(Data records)
┌──
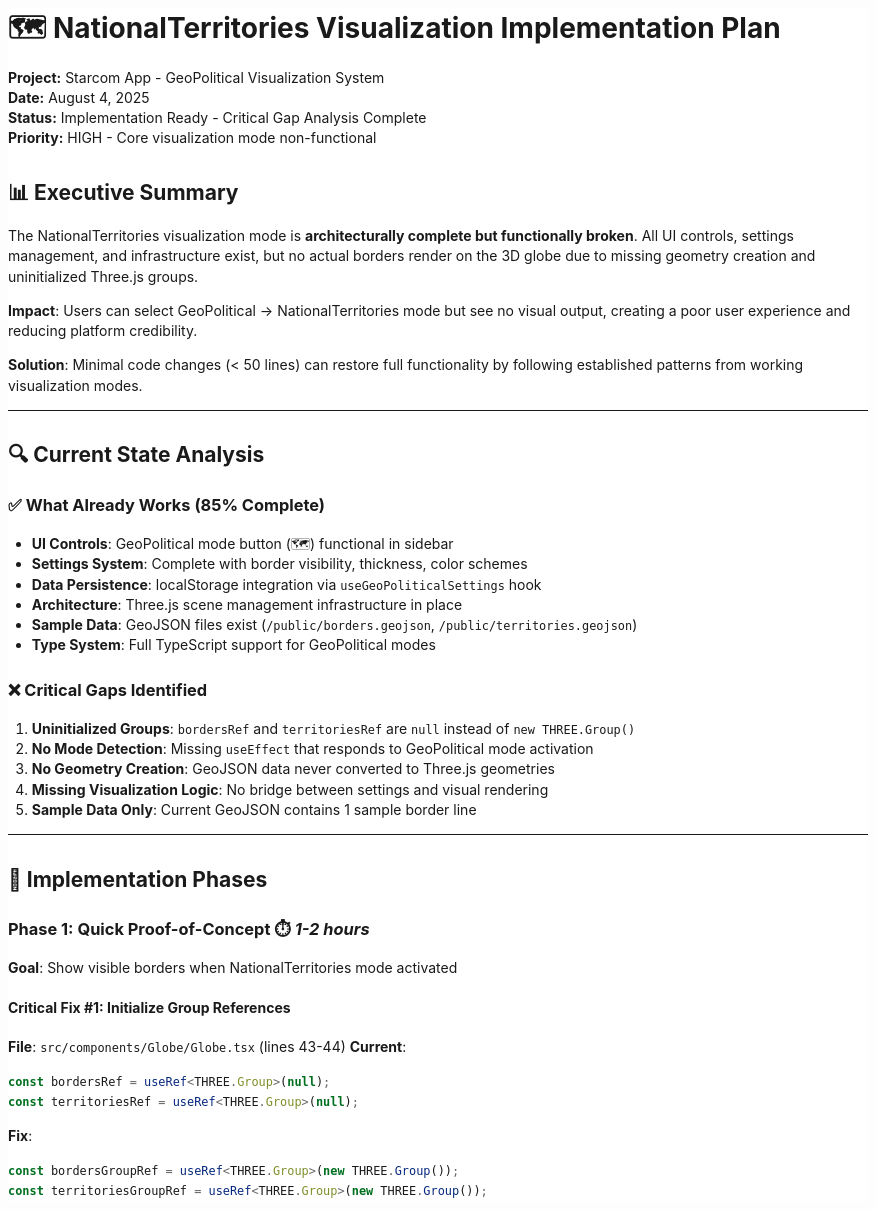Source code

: # 🗺️ **NationalTerritories Visualization Implementation Plan**

**Project:** Starcom App - GeoPolitical Visualization System  
**Date:** August 4, 2025  
**Status:** Implementation Ready - Critical Gap Analysis Complete  
**Priority:** HIGH - Core visualization mode non-functional  

## 📊 **Executive Summary**

The NationalTerritories visualization mode is **architecturally complete but functionally broken**. All UI controls, settings management, and infrastructure exist, but no actual borders render on the 3D globe due to missing geometry creation and uninitialized Three.js groups.

**Impact**: Users can select GeoPolitical → NationalTerritories mode but see no visual output, creating a poor user experience and reducing platform credibility.

**Solution**: Minimal code changes (< 50 lines) can restore full functionality by following established patterns from working visualization modes.

---

## 🔍 **Current State Analysis**

### ✅ **What Already Works (85% Complete)**
- **UI Controls**: GeoPolitical mode button (🗺️) functional in sidebar
- **Settings System**: Complete with border visibility, thickness, color schemes
- **Data Persistence**: localStorage integration via `useGeoPoliticalSettings` hook
- **Architecture**: Three.js scene management infrastructure in place
- **Sample Data**: GeoJSON files exist (`/public/borders.geojson`, `/public/territories.geojson`)
- **Type System**: Full TypeScript support for GeoPolitical modes

### ❌ **Critical Gaps Identified**
1. **Uninitialized Groups**: `bordersRef` and `territoriesRef` are `null` instead of `new THREE.Group()`
2. **No Mode Detection**: Missing `useEffect` that responds to GeoPolitical mode activation
3. **No Geometry Creation**: GeoJSON data never converted to Three.js geometries
4. **Missing Visualization Logic**: No bridge between settings and visual rendering
5. **Sample Data Only**: Current GeoJSON contains 1 sample border line

---

## 🎯 **Implementation Phases**

### **Phase 1: Quick Proof-of-Concept** ⏱️ *1-2 hours*
**Goal**: Show visible borders when NationalTerritories mode activated

#### **Critical Fix #1: Initialize Group References**
**File**: `src/components/Globe/Globe.tsx` (lines 43-44)
**Current**:
```typescript
const bordersRef = useRef<THREE.Group>(null);
const territoriesRef = useRef<THREE.Group>(null);
```
**Fix**:
```typescript
const bordersGroupRef = useRef<THREE.Group>(new THREE.Group());
const territoriesGroupRef = useRef<THREE.Group>(new THREE.Group());
```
└──
**Exercise prompt:** Above are the records; print exactly the lines from the line with "- **Data Persistence**: localStorage" to the line with "### ❌ **Critical Gaps Identified**", including both, and nothing else.

**The completed task:**
- **Data Persistence**: localStorage integration via `useGeoPoliticalSettings` hook
- **Architecture**: Three.js scene management infrastructure in place
- **Sample Data**: GeoJSON files exist (`/public/borders.geojson`, `/public/territories.geojson`)
- **Type System**: Full TypeScript support for GeoPolitical modes

### ❌ **Critical Gaps Identified**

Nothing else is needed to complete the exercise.